Document section
** begin **

Call for Participation
We invite submission of workshop papers that discuss
ongoing or completed work dealing with Inductive
Transfer (see below for a list of
appropriate topics). Papers should be no more
than four pages in the standard NIPS format
(style files and examples). Authorship should not be blind.
Please submit a paper by emailing it in Postscript
or PDF format to
danny.silver@acadiau.ca
with the subject line "ITWS Submission". We
anticipate accepting as many as 8 papers for 15 minute
presentation slots and up to 20 poster papers. Please only
submit an article if at least one of the authors
will be able to attend the workshop and present the
work.
The 1995 workshop
identified the most important areas for future
research to be:
-
The relationship
between computational learning theory and
selective inductive bias;
-
The tradeoffs
between storing or transferring knowledge in
representational and functional form;
-
Methods of turning
concurrent parallel learning into sequential
lifelong learning methods;
-
Measuring
relatedness between learning tasks for the
purposed of knowledge transfer;
-
Long-term memory
methods and cumulative learning; and
-
The practical
applications of inductive transfer and lifelong
learning systems.

** end **

Entries
** begin **

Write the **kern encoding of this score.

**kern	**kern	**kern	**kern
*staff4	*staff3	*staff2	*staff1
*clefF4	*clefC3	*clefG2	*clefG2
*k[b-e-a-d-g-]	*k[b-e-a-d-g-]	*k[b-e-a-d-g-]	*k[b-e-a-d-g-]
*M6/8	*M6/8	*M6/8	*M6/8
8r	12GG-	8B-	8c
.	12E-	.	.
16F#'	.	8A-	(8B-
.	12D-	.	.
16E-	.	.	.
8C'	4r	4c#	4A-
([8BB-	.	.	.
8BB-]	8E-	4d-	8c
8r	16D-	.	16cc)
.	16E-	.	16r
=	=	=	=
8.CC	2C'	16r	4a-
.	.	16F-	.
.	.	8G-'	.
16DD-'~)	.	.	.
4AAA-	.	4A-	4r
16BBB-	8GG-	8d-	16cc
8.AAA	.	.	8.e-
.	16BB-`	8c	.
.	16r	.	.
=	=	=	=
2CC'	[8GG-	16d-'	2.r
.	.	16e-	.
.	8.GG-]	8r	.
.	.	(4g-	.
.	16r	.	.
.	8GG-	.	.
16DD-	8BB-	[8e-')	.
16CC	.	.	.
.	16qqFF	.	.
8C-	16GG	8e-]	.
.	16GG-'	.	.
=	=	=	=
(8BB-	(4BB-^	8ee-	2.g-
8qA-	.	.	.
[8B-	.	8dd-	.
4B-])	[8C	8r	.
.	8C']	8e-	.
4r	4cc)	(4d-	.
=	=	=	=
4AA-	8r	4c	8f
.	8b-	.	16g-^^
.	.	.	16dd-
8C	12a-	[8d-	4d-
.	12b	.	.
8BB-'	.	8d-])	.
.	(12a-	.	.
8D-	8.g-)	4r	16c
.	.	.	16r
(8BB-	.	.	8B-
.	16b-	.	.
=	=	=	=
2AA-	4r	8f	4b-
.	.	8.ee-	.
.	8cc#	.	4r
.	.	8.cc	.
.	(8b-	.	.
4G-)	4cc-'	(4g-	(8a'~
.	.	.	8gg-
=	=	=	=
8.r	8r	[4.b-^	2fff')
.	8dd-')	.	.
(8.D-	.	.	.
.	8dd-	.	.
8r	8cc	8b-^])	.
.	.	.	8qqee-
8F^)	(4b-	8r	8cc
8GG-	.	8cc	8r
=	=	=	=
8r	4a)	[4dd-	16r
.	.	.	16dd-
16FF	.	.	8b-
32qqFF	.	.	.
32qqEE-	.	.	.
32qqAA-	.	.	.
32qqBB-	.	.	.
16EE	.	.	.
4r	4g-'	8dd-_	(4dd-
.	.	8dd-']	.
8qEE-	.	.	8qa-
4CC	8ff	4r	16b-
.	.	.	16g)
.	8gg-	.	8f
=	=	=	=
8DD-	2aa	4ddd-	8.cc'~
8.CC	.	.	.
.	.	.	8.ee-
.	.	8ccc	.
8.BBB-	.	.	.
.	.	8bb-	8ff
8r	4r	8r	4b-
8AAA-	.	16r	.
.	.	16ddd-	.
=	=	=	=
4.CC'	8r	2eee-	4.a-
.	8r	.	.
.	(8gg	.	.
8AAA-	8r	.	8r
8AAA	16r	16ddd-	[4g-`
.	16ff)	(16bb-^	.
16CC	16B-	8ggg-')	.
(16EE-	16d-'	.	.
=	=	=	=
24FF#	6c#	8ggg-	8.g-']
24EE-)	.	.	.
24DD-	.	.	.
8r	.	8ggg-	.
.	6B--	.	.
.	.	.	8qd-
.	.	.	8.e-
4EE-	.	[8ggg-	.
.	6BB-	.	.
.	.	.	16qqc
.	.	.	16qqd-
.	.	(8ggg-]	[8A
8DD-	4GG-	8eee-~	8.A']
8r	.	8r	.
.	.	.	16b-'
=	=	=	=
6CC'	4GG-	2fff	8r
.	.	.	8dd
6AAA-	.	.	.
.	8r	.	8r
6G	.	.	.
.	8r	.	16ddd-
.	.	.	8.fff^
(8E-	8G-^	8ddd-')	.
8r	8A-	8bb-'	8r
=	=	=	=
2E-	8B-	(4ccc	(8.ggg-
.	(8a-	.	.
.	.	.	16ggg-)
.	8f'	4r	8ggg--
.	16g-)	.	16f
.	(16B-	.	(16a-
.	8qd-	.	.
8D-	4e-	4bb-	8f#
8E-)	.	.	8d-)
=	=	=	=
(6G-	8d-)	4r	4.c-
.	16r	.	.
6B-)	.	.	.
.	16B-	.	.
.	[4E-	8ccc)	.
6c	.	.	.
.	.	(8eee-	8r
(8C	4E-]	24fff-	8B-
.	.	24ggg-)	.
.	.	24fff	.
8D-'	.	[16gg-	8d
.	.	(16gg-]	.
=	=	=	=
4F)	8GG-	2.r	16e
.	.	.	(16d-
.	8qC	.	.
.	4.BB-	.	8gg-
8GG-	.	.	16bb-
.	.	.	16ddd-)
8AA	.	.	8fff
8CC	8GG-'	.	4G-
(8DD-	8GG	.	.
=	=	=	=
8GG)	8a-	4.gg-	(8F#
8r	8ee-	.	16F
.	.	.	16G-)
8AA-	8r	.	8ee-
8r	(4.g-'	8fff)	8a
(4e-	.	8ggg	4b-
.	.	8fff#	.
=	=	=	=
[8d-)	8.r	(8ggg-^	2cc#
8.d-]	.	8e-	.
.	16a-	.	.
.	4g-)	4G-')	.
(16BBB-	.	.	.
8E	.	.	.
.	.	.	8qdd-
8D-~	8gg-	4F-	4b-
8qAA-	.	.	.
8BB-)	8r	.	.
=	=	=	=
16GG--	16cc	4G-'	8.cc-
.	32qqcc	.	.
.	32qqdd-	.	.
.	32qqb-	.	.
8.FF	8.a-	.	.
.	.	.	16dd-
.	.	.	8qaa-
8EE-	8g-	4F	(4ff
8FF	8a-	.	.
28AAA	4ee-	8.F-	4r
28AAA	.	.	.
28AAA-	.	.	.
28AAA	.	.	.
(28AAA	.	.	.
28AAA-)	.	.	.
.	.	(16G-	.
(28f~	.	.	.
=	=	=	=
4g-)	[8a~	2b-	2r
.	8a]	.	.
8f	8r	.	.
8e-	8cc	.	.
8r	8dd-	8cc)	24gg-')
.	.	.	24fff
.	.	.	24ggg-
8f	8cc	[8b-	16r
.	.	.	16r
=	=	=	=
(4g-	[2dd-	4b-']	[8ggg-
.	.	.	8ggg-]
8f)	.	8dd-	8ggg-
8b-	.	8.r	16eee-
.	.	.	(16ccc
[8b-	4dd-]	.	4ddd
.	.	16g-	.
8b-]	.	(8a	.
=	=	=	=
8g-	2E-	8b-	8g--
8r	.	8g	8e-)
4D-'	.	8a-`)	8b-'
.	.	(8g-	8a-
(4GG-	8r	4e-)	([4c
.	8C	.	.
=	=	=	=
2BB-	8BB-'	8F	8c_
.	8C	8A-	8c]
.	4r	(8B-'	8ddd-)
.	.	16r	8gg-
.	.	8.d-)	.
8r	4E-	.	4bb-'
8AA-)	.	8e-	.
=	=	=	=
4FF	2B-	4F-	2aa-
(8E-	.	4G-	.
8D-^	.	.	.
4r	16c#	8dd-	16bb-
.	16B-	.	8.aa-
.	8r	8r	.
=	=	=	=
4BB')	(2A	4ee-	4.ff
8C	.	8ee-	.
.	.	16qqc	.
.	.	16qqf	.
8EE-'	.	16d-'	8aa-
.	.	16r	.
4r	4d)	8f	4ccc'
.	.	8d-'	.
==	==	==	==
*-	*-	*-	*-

** end **

Short exercise
According to the call for participation, how long can a submitted paper be?

Exercise output
No more than four pages in the standard NIPS format.